▶ [Directions for this task] Print the lines that start the entries and continue through the one holding "pinky tip: (323, 336)", please, exactly and with the pictures omitted.

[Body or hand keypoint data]

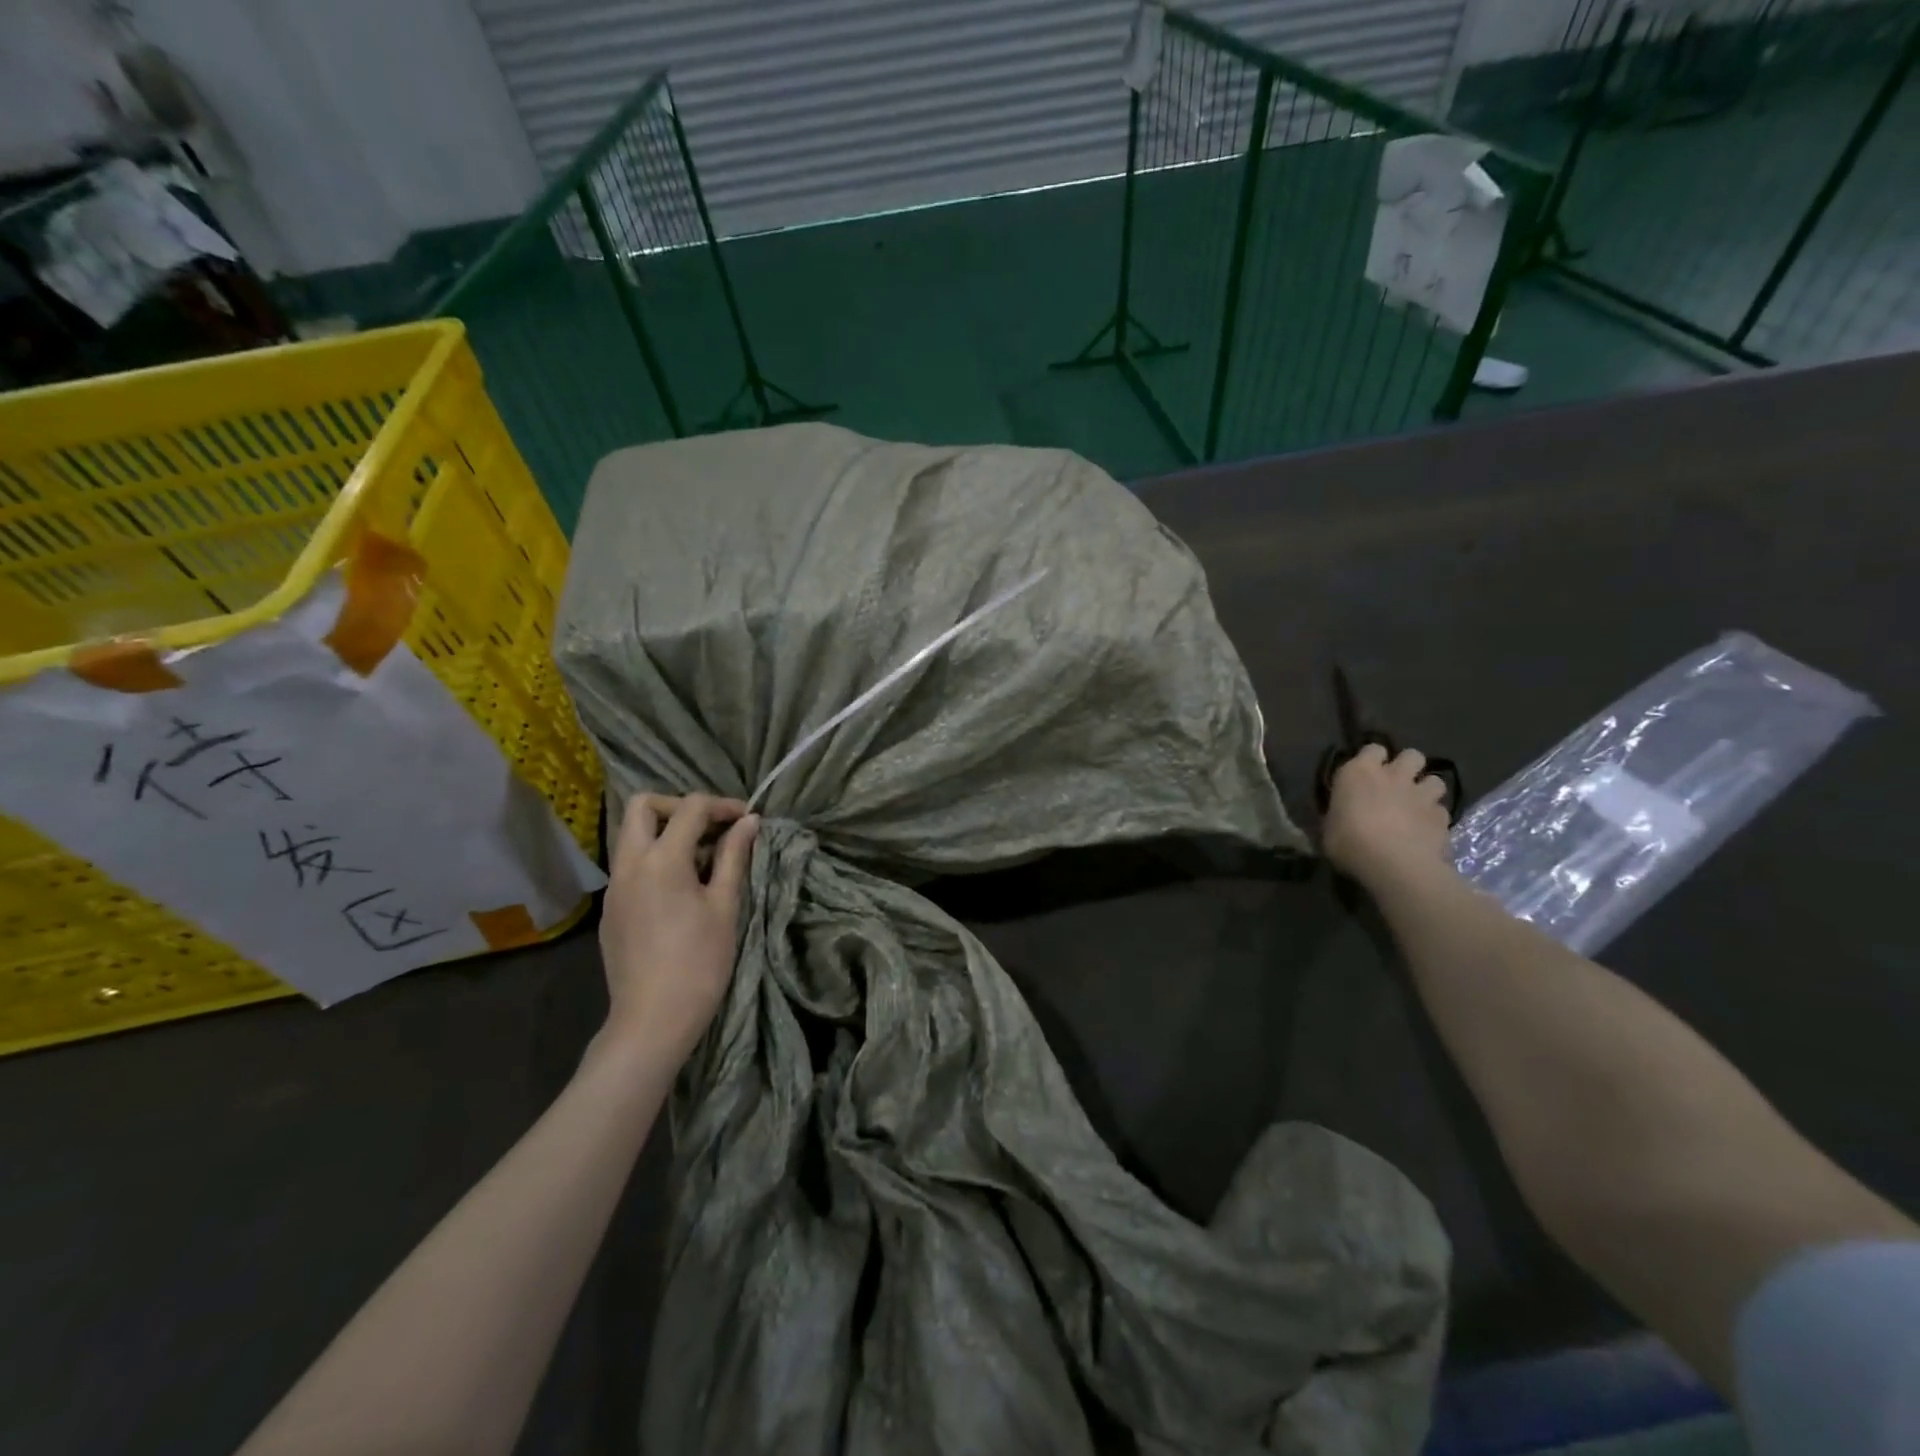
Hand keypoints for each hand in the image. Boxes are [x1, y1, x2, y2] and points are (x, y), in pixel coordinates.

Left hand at [597, 794, 758, 1065]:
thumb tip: (749, 822)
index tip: (746, 819)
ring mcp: (614, 887)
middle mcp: (629, 864)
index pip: (690, 807)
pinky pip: (629, 864)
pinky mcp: (610, 909)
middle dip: (679, 806)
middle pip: (643, 806)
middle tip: (711, 828)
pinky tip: (680, 886)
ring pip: (631, 834)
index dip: (722, 805)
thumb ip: (733, 856)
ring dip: (664, 831)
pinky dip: (653, 857)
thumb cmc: (699, 962)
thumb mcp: (724, 905)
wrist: (653, 1020)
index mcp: (661, 859)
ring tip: (700, 857)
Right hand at [1322, 744, 1455, 890]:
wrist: (1394, 864)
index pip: (1372, 748)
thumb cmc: (1348, 842)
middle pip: (1411, 755)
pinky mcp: (1442, 817)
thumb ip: (1339, 813)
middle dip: (1408, 766)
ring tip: (1418, 805)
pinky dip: (1435, 818)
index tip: (1367, 773)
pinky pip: (1441, 810)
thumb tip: (1340, 815)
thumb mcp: (1329, 827)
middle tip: (1398, 783)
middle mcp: (1393, 775)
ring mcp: (1421, 795)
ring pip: (1435, 780)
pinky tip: (1427, 830)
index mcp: (1359, 772)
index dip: (1372, 759)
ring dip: (1427, 789)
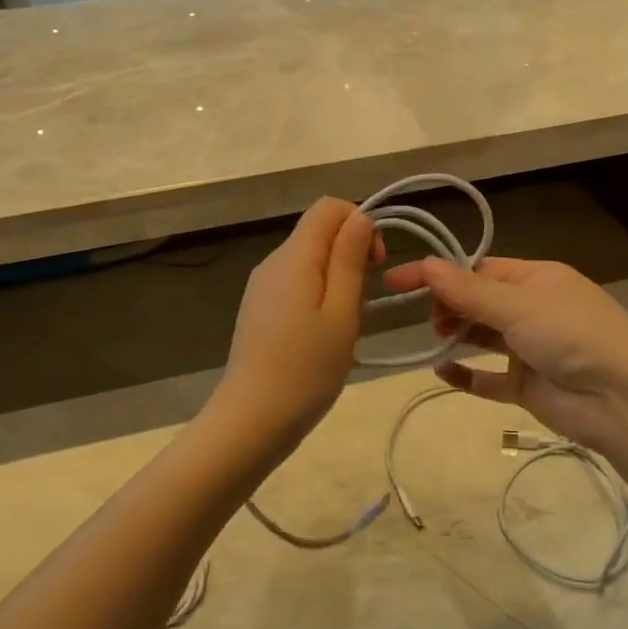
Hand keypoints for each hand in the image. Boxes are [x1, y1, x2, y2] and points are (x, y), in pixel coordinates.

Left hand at [204, 198, 382, 462]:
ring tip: (344, 326)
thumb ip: (349, 260)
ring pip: (309, 261)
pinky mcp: (259, 309)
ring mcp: (262, 287)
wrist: (251, 421)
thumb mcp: (341, 313)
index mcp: (294, 257)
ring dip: (337, 280)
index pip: (328, 207)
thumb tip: (360, 216)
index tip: (376, 264)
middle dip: (350, 255)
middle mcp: (273, 262)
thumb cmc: (306, 369)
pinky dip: (318, 297)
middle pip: (319, 233)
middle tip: (362, 304)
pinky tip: (323, 336)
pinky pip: (296, 284)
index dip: (360, 224)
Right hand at [378, 256, 627, 461]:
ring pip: (483, 336)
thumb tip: (425, 264)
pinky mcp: (528, 386)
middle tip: (431, 320)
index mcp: (536, 279)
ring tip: (434, 338)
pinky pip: (489, 378)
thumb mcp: (517, 305)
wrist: (623, 399)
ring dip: (457, 334)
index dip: (440, 273)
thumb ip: (467, 291)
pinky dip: (467, 374)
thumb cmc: (571, 334)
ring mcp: (530, 348)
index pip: (479, 269)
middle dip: (450, 305)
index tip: (398, 280)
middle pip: (479, 301)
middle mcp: (533, 309)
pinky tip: (442, 371)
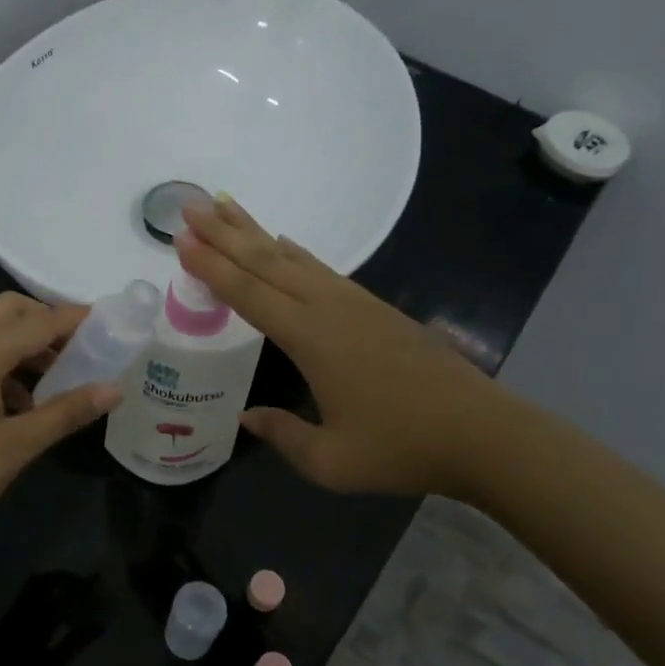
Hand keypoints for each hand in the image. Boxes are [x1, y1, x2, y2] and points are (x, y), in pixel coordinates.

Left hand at [0, 293, 121, 563]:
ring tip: (58, 380)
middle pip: (8, 310)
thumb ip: (67, 411)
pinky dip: (4, 364)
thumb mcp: (18, 445)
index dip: (76, 319)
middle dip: (45, 320)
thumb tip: (114, 388)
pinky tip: (22, 405)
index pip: (39, 321)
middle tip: (80, 347)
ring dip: (25, 344)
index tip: (111, 322)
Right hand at [177, 197, 508, 497]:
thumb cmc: (402, 448)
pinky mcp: (374, 307)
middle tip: (190, 205)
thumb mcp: (332, 461)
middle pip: (266, 261)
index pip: (249, 294)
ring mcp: (355, 302)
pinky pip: (320, 268)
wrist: (482, 432)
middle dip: (225, 232)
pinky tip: (283, 243)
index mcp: (311, 339)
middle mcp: (329, 308)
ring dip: (255, 232)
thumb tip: (247, 416)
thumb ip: (283, 435)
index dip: (212, 266)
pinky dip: (293, 251)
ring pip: (293, 257)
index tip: (181, 239)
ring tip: (226, 206)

▶ [Exercise answer]
Hand keypoints for each hand in the image. Boxes are [x1, y1, x2, y2] and points are (x, y), in pixel coordinates.

Left hand at [597, 794, 758, 1065]:
thumb tip: (749, 822)
index tip: (746, 819)
ring mcp: (614, 887)
middle mcp: (629, 864)
index pip: (690, 807)
pinky pip: (629, 864)
pinky mcp: (610, 909)
middle dip: (679, 806)
middle pip: (643, 806)
middle tip: (711, 828)
pinky tip: (680, 886)
ring pip: (631, 834)
index dip: (722, 805)
thumb ip: (733, 856)
ring dip: (664, 831)
pinky dip: (653, 857)
thumb cmc: (699, 962)
thumb mcp: (724, 905)
wrist: (653, 1020)
index mcp: (661, 859)
ring tip: (700, 857)
Right hand at [1322, 744, 1455, 890]:
wrist: (1394, 864)
index pip: (1372, 748)
thumb cmc: (1348, 842)
middle pip: (1411, 755)
pinky mcp: (1442, 817)
thumb ip: (1339, 813)
middle dip: (1408, 766)
ring tip: (1418, 805)
pinky dip: (1435, 818)
index tip: (1367, 773)
pinky pip: (1441, 810)
thumb tip: (1340, 815)
thumb mcp: (1329, 827)
middle tip: (1398, 783)
middle mcp: (1393, 775)
ring mcp: (1421, 795)
ring pip: (1435, 780)
pinky tip: (1427, 830)
index mcp: (1359, 772)
index dip: (1372, 759)
ring dip: (1427, 789)
Hand keypoints for each hand in the image. Boxes are [x1, y1, x2, y2] and points are (x, y), in pixel coordinates.

Left hand at [204, 198, 382, 462]:
ring tip: (344, 326)
thumb ip: (349, 260)
ring pip: (309, 261)
pinky mcp: (259, 309)
ring mcp: (262, 287)
wrist: (251, 421)
thumb mcp: (341, 313)
index mcp: (294, 257)
ring dip: (337, 280)
index pip: (328, 207)
thumb tip: (360, 216)
index tip: (376, 264)
middle dip: (350, 255)
middle mcp: (273, 262)
thumb cmc: (306, 369)
pinky dip: (318, 297)
middle pip: (319, 233)
middle tip: (362, 304)
pinky tip: (323, 336)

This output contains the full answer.